- **EXERCISE TASKS**
**1.** In the Nvidia driver forum thread, which driver version does SirDice say should still work?
**2.** Pick up the Nvidia driver forum thread after its last line and carry it on.

At the moment, I've completely removed the Nvidia module, and am using the default video settings it detects, generic at an awful looking 1024x768. At this point, at least X and any applications including my browser doesn't kill my system. Xrandr reports that resolution is the maximum so to get a proper display I am stuck with getting that nasty little Nvidia module to work.


----------



## SirDice (Nov 3, 2020)

As far as I know the 304 version is actually broken (doesn't like the recent Xorg changes) and will probably never be fixed. But the 340 driver should still work. Have you tried building x11/nvidia-driver-340 from ports? The packages are still being built for 12.1 and this may cause problems with certain kernel modules.


----------



## TheOriginal_MrMacintosh (Nov 3, 2020)

SirDice said:


> As far as I know the 304 version is actually broken (doesn't like the recent Xorg changes) and will probably never be fixed. But the 340 driver should still work. Have you tried building x11/nvidia-driver-340 from ports? The packages are still being built for 12.1 and this may cause problems with certain kernel modules.

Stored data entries
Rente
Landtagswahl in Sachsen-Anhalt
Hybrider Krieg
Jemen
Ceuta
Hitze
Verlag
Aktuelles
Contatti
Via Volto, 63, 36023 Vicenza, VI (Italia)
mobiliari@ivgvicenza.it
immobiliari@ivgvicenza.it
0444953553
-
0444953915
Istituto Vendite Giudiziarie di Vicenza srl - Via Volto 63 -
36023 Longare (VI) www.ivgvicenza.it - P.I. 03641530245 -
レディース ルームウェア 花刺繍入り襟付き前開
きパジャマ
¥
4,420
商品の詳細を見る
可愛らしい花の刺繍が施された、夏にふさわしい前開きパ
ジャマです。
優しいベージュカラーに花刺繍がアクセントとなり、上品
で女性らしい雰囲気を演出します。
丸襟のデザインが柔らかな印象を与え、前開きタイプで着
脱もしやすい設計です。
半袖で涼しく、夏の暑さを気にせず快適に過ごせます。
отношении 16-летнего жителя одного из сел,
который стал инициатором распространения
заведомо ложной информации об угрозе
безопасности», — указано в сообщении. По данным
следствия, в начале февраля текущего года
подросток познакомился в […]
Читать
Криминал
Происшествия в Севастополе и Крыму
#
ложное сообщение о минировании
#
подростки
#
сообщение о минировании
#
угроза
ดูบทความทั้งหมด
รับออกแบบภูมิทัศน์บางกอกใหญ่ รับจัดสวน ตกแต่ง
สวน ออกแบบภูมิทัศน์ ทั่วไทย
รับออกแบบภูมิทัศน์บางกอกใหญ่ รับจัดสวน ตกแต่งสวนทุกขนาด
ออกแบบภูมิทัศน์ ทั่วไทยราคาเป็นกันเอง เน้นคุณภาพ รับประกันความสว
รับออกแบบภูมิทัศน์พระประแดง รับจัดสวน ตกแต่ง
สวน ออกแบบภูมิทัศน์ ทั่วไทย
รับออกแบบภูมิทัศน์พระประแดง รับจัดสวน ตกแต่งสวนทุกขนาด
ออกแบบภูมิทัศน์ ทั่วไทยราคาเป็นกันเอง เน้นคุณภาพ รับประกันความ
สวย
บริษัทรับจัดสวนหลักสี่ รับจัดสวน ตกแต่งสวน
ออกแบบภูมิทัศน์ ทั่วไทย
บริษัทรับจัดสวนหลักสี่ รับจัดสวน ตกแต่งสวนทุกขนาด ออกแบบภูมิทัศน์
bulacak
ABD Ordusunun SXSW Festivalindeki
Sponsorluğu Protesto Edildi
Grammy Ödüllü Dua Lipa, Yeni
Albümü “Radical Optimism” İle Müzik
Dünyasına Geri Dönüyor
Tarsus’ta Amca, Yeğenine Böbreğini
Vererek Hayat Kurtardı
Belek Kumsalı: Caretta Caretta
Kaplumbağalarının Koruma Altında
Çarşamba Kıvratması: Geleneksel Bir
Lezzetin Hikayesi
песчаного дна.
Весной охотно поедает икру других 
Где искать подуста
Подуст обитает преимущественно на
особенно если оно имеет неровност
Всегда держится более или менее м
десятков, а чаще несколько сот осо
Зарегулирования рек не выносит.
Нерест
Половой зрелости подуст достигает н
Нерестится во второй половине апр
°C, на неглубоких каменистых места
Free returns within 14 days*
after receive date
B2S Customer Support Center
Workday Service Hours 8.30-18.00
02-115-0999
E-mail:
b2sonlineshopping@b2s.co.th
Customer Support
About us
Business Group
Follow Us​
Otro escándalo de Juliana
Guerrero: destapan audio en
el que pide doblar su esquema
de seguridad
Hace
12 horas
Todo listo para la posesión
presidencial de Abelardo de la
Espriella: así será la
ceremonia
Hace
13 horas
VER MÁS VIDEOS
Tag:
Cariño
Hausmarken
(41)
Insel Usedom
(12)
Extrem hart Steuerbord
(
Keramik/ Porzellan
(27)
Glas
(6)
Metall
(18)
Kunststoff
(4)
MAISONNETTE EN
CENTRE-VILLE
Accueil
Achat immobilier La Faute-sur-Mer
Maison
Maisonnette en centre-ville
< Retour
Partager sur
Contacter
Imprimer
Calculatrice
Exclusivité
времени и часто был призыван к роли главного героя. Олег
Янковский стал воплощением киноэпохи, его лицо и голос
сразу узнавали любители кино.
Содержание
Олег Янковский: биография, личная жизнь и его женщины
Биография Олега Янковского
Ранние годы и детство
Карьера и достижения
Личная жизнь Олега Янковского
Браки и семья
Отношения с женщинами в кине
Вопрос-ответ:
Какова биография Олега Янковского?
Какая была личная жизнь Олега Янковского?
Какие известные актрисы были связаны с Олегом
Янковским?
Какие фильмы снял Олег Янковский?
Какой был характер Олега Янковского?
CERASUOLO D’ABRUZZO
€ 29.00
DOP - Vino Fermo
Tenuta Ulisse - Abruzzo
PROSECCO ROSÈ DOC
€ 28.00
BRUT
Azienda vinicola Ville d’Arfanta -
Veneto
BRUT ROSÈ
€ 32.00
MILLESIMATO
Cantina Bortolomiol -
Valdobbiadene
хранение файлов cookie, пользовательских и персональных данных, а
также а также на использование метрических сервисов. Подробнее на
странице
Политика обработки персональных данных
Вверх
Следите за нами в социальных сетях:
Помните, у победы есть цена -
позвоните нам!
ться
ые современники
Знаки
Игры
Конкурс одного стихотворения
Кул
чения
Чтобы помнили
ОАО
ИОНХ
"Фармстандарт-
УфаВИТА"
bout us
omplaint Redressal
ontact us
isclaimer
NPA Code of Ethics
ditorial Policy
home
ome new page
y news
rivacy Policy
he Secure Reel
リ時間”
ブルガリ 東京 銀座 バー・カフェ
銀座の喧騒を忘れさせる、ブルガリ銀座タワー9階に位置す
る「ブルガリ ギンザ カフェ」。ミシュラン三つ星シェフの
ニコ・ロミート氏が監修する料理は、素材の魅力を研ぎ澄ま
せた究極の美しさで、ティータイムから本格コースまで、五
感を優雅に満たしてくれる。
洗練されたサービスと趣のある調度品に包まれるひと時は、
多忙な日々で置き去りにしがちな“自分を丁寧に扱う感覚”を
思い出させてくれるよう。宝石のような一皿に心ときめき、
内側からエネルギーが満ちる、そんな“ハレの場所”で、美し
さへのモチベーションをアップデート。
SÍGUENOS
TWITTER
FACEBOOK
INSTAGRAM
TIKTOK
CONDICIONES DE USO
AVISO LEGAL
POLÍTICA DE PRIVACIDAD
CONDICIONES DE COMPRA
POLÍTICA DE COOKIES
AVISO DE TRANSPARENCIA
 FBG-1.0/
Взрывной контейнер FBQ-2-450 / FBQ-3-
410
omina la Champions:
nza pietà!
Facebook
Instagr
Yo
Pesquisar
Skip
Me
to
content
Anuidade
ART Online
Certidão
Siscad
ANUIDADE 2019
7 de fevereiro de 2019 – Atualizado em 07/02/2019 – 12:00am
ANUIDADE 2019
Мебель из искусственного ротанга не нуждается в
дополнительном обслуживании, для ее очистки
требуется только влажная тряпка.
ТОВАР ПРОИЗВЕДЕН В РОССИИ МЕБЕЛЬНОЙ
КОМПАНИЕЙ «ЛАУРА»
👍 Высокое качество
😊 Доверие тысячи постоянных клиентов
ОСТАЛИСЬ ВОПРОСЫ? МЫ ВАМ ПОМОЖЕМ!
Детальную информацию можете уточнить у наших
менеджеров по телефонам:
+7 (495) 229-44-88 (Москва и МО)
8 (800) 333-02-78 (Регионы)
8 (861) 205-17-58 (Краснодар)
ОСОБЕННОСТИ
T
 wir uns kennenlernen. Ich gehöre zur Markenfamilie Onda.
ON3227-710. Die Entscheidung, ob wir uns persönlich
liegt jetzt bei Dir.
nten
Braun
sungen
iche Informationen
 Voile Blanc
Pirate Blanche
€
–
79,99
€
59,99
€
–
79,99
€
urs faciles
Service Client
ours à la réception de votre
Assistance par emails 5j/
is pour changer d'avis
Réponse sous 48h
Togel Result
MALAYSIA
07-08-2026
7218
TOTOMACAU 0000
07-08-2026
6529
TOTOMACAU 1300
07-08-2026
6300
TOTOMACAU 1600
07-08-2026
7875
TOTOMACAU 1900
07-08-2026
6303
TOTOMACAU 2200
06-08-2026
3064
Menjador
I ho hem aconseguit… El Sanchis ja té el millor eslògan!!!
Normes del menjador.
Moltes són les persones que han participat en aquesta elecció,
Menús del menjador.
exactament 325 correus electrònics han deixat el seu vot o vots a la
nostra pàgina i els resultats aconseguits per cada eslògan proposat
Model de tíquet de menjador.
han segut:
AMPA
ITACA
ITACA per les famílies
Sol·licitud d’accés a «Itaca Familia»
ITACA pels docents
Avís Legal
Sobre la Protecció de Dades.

- **SOLVED TASKS**
**1.** The 340 driver (x11/nvidia-driver-340).

**2.**
Aye sir. In the course of my research I've found that very information and built my driver from ports. In experimenting I tried the package version as well to no avail, and I chose the 340 driver based on Nvidia's own website. As another experiment, I tried to compile the driver directly from their website but I then get a message that is not compatible due to something that is deprecated.


----------



## SirDice (Nov 3, 2020)

What type/model of the NVidia card does your MacBook have?

I have a Zotac box (GT 520M) running 12.2-STABLE and using the x11/nvidia-driver-390, I know that one definitely works.


----------



## TheOriginal_MrMacintosh (Nov 3, 2020)

SirDice said:


> What type/model of the NVidia card does your MacBook have?
> 
> I have a Zotac box (GT 520M) running 12.2-STABLE and using the x11/nvidia-driver-390, I know that one definitely works.


It would be a Geforce 320M. Not especially high-end I know.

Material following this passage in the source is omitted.